FORT LAUDERDALE (CBSMiami) – Former Broward Teachers Union president Pat Santeramo was released from jail shortly after 4 p.m. Friday following a late Thursday night decision from a Broward County judge.
As Santeramo was leaving jail, CBS4 asked for a comment, but the former BTU president didn’t say a word.
Santeramo’s bond was set Wednesday at $480,000, but was not allowed to be released from jail until his attorney Ben Kuehne showed that any money or collateral put up for the bond premium came from a legitimate source.
During Thursday’s Nebbia hearing, Santeramo’s wife Lynne Webb, testified that the couple has for years held more than a half-million dollars in savings account CDs.
“We’ve used our combined income which averaged over 250-thousand dollars every year, to save money and pay down our debts and saved very aggressively,” said Webb.
She also testified that the sizable savings grew even as the couple paid a $274,000 down payment on a Martin County vacation home in 2007, and then paid off the remaining $300,000 mortgage in just three years.
“We had a very aggressive savings plan,” Webb said, telling the court that the pair’s combined $250,000-plus income enabled them to both pay routine bills while socking plenty of money away.
Webb earns $89,000 a year as president of the teacher’s union in Pasco County.
Prosecutors argued that it was Santeramo’s illegal activities that swelled his savings accounts: He is accused of stealing roughly $300,000 from the teachers union during the past five years. The source of the couple’s nest egg was critical, as money derived from illegal activity cannot be used to finance Santeramo’s bond. Should various bank accounts have been disqualified, Santeramo might have encountered difficulty financing his release.
Santeramo, 64, faces a total of 20 charges including: one count of racketeering, six counts of grand theft, five counts of campaign contributions violations, and several others.
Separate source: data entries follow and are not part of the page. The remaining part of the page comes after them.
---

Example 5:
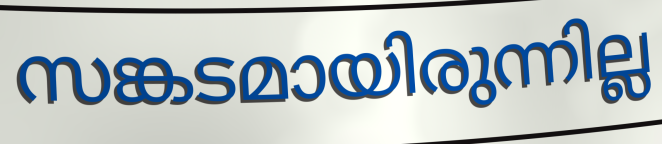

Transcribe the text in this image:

സങ്കടമായിരുന്നില്ല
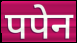
पपेन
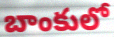
బాంకులో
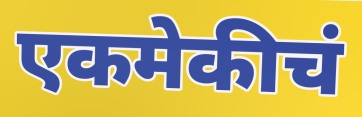
एकमेकीचं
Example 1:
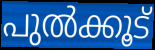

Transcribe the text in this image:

പുൽക്കൂട്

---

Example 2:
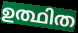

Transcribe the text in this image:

ഉത്ഥിത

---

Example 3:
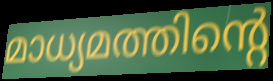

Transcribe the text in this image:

മാധ്യമത്തിന്റെ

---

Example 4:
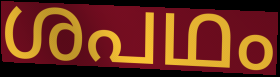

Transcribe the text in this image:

ശപഥം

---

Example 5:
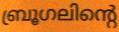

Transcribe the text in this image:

ബ്രൂഗലിന്റെ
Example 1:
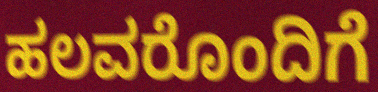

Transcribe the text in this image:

ಹಲವರೊಂದಿಗೆ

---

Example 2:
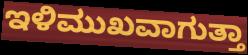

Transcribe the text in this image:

ಇಳಿಮುಖವಾಗುತ್ತಾ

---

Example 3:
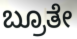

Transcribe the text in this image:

ಬ್ರೂತೇ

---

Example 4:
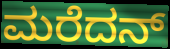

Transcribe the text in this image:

ಮರೆದನ್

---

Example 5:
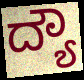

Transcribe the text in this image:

ದ್ಯೌ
According to the Broward State Attorney’s Office, after his election as president of the BTU in November 2001, Santeramo “began using the BTU as his artifice to organize his scheme to defraud the union and its members.”
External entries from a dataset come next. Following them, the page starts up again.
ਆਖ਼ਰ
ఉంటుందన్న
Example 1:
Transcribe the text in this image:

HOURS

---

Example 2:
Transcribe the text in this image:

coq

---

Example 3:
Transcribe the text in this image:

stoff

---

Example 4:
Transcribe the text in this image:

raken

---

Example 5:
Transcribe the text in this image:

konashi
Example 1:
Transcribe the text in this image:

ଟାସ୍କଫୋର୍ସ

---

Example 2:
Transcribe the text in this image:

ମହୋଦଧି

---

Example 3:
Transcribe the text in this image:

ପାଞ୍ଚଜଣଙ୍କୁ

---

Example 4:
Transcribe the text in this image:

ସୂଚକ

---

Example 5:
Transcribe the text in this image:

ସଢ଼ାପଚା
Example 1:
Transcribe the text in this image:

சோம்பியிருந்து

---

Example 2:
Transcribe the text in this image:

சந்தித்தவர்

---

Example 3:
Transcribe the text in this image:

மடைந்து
“Santeramo, while using his unilateral control of the union’s business to include contracting, vendor approval, payment authorization and distribution of union assets, manipulated the union’s business, accounting and financial operations for his own benefit,” the arrest affidavit said.
Santeramo has denied any wrongdoing.
He issued a statement saying, “Having spent a lifetime of dedication to the public school students and teachers of Broward County, I’m disappointed by the criminal charges. At no time have I acted dishonestly or in violation of my sacred trust to the teachers of Broward County. Unfortunately in today’s troubling political times, the righteous cause of organized labor is under assault.”
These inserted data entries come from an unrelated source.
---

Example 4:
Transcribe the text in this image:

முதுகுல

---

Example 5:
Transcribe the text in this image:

Prosecutors say that’s a distortion of the facts.
According to the SAO, from 2001 to 2012, Santeramo “was able to systematically divert approximately $165,500 in union funds to himself through an invoice-kickback scheme with a construction company.”
The SAO said in one of the 43 instances of racketeering discovered by their investigation; Santeramo had the construction company bill the union $89,295 for repairing the building’s elevators.
The company then gave $20,000 of the union’s payment back to Santeramo in cash, according to the SAO.
According to the SAO, Santeramo also improperly collected more than $121, 848 in false sick and vacation time.
A BTU audit found that under Santeramo’s leadership, the union spent nearly $4 million in reserve fund over multiple years on political campaigns, rallies, and other areas. Additionally, the BTU didn’t pass along increases in state and national union dues to members.
- Click here to read more on the audit from CBS4’s Carey Codd
The state attorney’s office also said Santeramo made a series of illegal campaign contributions by having 25 people, including union members, make donations to a variety of candidate and then would reimburse the people form union funds for their contribution.
Santeramo’s lawyer said Santeramo is not guilty of the charges and that the charges are part of a bigger battle against labor.
Based on the charges, Santeramo faces up to life in prison for the crimes if he is convicted.